The discussion also covered bullying, not sexual, but patriarchal. In the moment of being bullied there is the disbelief that it is happening. Following the event, the survivor has to decide whether she has the power to challenge the abuser through the organisation’s processes. She also cannot remove herself from ongoing interaction with the abuser without leaving her job. Women may not speak out because there are school fees and rent to pay, a need for references for future jobs, as well as deep political commitment to the work that is being done.

Sexual harassment and sexual violence are deeply linked to sexual and reproductive justice. It is impossible to imagine reproductive justice without women’s clear ability to make choices and act on them. When women cannot make the choice to complain and be accorded due process in the workplace because they will be exposed to harm and risky processes we are all compromised. Workplaces mirror our messy society and the great inequalities in which we live. Sexual harassment — in schools, workplaces, hospitals, religious institutions and public spaces — severely compromises women’s self-confidence, security and power. Most significantly their power of choice weakens. That’s the point of sexual harassment; as a persistent and systemic culture of violence, it weakens women’s power and place in our society.

The idea of ‘social justice activism’ becomes a lie when its organising spaces are fraught or abusive. Sexual harassment happens a lot. It is as ordinary as paint and comes in as many different shades. If you experience it, it can indeed be an ‘annihilation’, but how those around you treat your story can be just as damaging as the act itself. 

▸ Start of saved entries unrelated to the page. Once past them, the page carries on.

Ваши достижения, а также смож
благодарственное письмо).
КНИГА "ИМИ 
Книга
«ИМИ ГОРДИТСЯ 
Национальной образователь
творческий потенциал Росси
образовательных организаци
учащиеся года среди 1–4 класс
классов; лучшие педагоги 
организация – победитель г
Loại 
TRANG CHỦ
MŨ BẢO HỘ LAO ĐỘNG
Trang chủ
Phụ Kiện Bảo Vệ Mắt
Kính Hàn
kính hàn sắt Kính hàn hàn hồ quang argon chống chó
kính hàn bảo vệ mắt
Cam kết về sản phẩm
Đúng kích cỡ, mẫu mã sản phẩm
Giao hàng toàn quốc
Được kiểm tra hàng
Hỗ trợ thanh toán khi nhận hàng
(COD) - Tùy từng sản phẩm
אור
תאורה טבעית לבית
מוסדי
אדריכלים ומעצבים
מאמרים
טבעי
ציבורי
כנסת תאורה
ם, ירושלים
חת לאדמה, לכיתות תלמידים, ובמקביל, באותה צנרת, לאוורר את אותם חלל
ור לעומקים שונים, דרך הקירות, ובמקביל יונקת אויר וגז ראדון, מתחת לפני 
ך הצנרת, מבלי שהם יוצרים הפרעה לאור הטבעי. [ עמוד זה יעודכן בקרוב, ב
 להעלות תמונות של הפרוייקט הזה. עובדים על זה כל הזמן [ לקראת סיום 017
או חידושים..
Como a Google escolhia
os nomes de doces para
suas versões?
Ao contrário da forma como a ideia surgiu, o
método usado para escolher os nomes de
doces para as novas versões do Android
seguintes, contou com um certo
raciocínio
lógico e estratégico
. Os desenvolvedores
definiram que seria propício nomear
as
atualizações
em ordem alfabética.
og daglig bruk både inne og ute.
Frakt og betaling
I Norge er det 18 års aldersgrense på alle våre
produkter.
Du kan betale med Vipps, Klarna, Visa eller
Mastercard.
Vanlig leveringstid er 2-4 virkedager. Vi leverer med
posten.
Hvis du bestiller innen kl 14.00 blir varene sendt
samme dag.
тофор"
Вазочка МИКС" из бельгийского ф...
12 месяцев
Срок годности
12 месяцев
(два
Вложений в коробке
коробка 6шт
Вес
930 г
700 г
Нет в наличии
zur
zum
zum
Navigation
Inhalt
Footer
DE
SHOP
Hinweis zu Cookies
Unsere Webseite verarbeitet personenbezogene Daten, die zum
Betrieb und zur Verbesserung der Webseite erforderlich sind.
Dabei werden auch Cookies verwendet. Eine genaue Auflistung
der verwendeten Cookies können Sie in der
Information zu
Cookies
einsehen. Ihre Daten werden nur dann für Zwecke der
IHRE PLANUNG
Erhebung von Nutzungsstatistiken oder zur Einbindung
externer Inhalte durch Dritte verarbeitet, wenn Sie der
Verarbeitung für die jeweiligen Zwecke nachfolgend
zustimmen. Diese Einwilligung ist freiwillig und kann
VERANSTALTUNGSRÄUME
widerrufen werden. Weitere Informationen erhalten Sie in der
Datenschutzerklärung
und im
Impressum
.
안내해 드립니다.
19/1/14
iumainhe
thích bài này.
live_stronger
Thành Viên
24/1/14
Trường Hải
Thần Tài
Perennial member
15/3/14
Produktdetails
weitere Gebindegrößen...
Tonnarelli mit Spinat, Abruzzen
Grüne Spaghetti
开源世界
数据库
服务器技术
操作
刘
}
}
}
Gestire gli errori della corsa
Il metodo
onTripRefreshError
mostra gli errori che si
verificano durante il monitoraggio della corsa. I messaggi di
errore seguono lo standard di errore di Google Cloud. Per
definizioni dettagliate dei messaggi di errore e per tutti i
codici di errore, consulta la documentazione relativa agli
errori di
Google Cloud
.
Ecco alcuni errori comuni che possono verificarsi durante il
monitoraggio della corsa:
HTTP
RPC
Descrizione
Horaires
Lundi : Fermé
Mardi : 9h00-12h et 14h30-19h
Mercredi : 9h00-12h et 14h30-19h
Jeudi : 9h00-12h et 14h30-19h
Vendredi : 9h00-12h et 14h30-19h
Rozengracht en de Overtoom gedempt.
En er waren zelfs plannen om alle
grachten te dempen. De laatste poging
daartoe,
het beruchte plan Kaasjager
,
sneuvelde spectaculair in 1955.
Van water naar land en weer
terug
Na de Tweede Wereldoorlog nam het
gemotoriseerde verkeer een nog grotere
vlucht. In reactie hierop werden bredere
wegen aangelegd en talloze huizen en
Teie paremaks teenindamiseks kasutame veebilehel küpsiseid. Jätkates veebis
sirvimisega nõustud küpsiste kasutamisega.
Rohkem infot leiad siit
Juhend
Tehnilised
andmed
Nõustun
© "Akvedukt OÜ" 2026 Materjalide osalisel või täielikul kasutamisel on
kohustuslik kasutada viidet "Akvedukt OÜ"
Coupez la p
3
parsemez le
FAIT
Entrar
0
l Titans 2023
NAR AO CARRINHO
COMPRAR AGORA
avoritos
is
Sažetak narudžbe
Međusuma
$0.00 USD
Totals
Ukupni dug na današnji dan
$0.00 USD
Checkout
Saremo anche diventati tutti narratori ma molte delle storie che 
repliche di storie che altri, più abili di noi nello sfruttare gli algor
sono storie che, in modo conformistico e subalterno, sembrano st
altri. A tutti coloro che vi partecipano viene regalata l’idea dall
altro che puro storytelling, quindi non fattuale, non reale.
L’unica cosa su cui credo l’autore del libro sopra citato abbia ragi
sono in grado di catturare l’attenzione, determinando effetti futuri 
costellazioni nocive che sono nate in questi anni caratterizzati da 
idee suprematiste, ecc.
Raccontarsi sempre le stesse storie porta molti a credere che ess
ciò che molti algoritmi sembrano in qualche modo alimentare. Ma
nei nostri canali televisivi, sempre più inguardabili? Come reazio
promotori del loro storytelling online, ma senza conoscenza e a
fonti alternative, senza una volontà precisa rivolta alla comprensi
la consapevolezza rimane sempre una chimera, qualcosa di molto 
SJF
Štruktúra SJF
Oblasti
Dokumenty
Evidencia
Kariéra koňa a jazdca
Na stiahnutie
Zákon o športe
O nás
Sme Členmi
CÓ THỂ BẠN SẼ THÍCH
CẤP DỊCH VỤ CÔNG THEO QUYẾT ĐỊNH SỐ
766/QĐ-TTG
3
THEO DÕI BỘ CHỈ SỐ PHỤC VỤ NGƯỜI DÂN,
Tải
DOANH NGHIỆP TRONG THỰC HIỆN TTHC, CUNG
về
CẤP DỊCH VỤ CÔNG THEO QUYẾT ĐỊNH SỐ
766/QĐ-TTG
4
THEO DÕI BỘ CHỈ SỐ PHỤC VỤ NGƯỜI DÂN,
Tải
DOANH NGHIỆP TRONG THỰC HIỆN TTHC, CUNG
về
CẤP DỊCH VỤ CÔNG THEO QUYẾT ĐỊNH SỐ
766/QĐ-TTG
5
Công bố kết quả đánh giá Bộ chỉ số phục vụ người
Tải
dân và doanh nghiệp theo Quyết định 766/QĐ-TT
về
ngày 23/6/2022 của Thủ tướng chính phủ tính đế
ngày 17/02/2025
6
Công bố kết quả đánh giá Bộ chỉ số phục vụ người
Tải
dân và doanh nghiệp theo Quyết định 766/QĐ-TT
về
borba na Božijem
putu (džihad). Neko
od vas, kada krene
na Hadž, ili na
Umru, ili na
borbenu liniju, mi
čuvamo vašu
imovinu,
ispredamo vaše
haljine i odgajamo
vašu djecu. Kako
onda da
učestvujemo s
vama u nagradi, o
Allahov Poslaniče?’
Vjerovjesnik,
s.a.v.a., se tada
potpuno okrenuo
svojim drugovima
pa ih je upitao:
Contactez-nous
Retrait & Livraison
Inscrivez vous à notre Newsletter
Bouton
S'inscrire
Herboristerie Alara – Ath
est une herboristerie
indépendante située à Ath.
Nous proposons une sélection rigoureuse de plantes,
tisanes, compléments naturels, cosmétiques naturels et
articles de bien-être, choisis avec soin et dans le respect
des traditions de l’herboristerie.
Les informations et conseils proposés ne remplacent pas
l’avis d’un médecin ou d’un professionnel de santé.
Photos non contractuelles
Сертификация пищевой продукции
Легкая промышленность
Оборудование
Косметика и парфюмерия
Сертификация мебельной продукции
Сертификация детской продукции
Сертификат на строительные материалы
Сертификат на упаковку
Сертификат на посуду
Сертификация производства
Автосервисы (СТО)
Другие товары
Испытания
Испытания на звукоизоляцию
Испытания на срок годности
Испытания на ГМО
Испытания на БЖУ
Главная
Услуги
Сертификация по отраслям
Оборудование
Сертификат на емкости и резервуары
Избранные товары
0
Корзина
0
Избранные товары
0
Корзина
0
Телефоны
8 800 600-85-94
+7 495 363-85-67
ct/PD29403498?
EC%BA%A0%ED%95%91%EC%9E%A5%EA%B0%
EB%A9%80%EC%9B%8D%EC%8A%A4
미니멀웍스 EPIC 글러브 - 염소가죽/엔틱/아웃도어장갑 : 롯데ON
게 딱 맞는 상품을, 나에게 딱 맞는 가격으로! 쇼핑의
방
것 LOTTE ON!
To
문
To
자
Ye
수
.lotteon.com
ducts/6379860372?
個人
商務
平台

However we find it ludicrous to suggest that a story of sexual harassment has the power to ‘annihilate’ people or organisations in which it occurs (as Pearlie Joubert recently suggested could happen to Equal Education). Annihilation is something that happened to Palestinians on the Gaza border a week ago, to Eudy Simelane assassinated by homophobic thugs.

On the contrary, we believe coming out with stories of sexual harassment should have the power to liberate an organisation and to render it more just. The trick is not to respond in a defensive manner but rather to reflect and to listen very carefully to what is being said both about the current moment and crucially its roots. Whether the issue concerns allegations of sexual harassment, racial violence or hate speech, it is in how we respond to the allegations that we are tested, not by the allegations themselves.